Given a contact manifold $(M,\lambda)$ we can pass to the symplectization $(\mathbb{R}\times M,\omega=d(e^s\lambda))$ and this is great to bring the machinery of symplectic geometry into the contact world. [Edit]: As pointed out in comments, there is another notion of symplectization (although less used). I am then naturally curious about the other direction.
In particular, for Seiberg-Witten theory and Embedded Contact Homology you can talk about symplectic cobordisms (4-manifolds) with contact boundary. But this assumes that I already have some contact geometry at the ends of my symplectic world.
The immediate question in my mind was: Is there a contactization to pass from a given symplectic manifold to a contact one? Or something in the spirit of it?

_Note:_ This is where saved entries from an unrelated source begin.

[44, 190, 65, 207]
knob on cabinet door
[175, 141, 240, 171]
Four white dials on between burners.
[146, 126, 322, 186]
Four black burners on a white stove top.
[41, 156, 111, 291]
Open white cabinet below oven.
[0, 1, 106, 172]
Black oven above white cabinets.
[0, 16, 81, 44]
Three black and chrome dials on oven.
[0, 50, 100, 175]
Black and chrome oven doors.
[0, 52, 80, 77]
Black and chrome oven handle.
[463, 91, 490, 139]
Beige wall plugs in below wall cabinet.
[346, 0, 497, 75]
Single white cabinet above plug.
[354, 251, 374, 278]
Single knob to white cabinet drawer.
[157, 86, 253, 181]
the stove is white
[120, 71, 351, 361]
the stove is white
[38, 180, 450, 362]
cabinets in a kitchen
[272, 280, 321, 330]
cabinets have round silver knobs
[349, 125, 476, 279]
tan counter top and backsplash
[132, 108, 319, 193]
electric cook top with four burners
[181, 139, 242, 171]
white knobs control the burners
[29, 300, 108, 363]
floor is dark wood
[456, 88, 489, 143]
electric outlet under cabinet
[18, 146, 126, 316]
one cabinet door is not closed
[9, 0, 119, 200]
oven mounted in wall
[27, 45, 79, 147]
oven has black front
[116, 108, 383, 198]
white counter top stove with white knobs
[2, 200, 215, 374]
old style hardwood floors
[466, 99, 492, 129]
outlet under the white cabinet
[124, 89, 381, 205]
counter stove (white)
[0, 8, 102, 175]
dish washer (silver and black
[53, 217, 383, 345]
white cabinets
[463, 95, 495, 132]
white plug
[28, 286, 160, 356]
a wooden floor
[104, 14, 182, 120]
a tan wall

And then I come across a paper of Eliashberg-Hofer-Salamon (Lagrangian Intersections in Contact Geometry), and in certain scenarios we do indeed have one. If our symplectic manifold $M$ is $\ast$exact$\ast$, i.e. $\omega=d\alpha$, then $(M\times S^1,dz-\alpha)$ is a contact manifold. Now if we don't have exactness, there is at least a way to contactize $M$ when some positive multiple of $\omega$ represents an $\ast$integral$\ast$ cohomology class in $H^2(M)$, and this is some principal $S^1$-bundle called ''pre-quantization''.
So my ultimate two questions:
1) Is ''pre-quantization'' the only way to contactize here?
2) Is there some useful notion of contactization in other scenarios?
I should clarify that I am not interested in getting contact manifolds in general; I'm not looking for an analog of $T^*M$ (which is a symplectic manifold for any $M$), or more explicitly $\mathbb{P}T^*M$ (which is a contact manifold for any $M$). So while symplectization requires the contact form, contactization should make use of the symplectic form.